Tri Dao stated that achieving efficient operation for memory-intensive kernels is not a secret that is difficult to achieve, but rather relies on precise handling of some key details. He emphasized that understanding the thread and memory hierarchy structures of modern accelerators is crucial. As the deepening of GPU performance optimization, developers can achieve significant performance improvements in a more friendly environment by using CuTe-DSL, a Python-based domain-specific language.

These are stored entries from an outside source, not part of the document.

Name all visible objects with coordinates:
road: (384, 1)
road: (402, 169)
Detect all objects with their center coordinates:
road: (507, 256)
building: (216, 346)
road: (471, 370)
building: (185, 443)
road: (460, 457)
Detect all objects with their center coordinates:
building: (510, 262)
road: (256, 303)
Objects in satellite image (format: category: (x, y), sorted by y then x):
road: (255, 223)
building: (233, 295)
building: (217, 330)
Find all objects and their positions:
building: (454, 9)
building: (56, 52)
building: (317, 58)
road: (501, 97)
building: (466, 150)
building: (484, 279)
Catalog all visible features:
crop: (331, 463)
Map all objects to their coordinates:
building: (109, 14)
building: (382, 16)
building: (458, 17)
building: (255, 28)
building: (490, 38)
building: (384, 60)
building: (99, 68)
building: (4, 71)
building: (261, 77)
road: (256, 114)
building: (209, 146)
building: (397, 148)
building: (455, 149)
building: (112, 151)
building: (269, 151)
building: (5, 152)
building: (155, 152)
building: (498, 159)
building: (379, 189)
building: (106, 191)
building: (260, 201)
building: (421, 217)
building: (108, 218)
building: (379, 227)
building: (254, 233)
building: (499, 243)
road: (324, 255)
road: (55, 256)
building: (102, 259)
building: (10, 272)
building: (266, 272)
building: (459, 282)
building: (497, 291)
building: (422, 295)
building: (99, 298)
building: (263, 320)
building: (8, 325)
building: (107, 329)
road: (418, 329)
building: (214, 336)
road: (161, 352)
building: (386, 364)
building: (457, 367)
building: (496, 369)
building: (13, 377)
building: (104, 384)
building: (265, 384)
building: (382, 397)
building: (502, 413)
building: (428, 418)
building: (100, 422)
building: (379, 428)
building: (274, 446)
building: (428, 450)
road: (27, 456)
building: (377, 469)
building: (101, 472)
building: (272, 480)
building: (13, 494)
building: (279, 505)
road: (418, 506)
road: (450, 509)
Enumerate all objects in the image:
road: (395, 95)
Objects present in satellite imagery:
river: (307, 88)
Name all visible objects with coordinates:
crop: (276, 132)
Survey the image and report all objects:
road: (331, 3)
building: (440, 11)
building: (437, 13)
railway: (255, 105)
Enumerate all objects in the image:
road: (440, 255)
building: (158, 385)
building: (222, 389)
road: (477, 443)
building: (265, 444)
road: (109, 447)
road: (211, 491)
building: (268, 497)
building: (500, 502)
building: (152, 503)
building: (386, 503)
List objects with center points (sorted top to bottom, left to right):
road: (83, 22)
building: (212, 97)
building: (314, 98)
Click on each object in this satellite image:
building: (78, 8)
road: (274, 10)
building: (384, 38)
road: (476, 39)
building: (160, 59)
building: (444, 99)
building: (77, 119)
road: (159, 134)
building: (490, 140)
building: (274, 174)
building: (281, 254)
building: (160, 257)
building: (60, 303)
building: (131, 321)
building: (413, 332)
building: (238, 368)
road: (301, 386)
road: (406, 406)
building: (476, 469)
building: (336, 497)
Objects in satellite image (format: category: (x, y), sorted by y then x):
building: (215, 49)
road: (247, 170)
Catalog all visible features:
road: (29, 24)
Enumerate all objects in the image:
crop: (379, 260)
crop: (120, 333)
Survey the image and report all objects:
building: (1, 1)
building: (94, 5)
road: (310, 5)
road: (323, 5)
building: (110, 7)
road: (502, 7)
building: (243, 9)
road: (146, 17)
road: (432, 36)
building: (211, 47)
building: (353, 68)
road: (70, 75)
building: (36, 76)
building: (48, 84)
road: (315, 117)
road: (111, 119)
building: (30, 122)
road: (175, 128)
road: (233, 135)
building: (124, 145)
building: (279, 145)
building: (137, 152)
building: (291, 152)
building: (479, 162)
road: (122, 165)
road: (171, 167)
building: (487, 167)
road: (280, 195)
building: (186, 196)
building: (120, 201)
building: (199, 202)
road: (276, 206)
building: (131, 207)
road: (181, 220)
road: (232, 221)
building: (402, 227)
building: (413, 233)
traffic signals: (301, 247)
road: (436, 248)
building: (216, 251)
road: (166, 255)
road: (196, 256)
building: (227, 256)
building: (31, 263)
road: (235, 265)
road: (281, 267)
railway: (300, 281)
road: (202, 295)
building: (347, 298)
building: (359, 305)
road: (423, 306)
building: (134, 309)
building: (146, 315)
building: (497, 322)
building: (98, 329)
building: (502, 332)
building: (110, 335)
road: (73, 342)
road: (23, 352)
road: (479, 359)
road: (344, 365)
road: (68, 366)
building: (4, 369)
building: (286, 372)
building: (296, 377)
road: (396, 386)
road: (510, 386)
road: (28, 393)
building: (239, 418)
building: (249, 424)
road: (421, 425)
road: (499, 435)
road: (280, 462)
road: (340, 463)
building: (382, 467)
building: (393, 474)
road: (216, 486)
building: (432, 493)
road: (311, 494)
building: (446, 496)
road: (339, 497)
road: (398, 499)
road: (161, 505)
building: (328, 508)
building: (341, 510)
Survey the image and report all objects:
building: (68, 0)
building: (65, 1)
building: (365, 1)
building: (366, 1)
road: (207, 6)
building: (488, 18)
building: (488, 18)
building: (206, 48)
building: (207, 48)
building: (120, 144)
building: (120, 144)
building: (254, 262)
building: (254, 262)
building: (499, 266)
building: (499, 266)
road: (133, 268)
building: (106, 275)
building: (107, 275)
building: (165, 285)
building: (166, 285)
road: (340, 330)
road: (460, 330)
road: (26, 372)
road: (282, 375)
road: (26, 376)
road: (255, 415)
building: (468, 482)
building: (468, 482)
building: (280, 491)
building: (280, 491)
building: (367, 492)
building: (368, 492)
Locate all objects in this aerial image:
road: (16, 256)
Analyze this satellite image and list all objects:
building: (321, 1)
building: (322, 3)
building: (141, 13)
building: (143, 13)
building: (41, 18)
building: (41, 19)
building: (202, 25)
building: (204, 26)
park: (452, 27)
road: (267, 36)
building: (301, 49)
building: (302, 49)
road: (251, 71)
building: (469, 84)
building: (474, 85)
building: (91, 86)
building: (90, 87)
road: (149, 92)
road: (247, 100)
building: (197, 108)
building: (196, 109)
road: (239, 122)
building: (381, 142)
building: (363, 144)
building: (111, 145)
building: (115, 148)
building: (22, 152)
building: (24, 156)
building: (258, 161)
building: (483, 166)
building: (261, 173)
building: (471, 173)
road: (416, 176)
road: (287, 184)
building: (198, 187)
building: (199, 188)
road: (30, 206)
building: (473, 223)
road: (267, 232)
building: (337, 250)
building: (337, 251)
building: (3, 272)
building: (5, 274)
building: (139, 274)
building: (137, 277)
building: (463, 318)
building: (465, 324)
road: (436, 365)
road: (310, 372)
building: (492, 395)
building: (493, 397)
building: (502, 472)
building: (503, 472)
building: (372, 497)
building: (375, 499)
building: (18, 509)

This achievement has quickly attracted attention from many industry experts. Vijay, a senior architect from NVIDIA's CUTLASS team, praised this work and emphasized that the design of CuTe-DSL allows experts like Tri Dao to easily achieve efficient GPU operation. He also revealed that there will be more exciting content released this year. At the same time, Horace He, a member of the PyTorch team, also expressed great interest in this innovation, especially highlighting its significant advantages for long sequence processing.
To benefit more developers, the authors of QuACK have written a detailed tutorial introducing the specific steps and code, making it easy for everyone to use directly. The article emphasizes that to achieve efficient operation in GPU model training and inference, both compute-intensive kernels and memory-intensive kernels need to be optimized. In previous work, the optimization of matrix multiplication and attention mechanisms has been very mature, so this research focuses on memory-intensive kernels.
The authors explained that memory-intensive kernels have a low arithmetic intensity, so throughput depends more on the amount of data transferred per second. By cleverly utilizing the memory hierarchy structure and hardware features of the GPU, the authors successfully improved the performance of memory-intensive kernels to nearly "lightning speed" levels.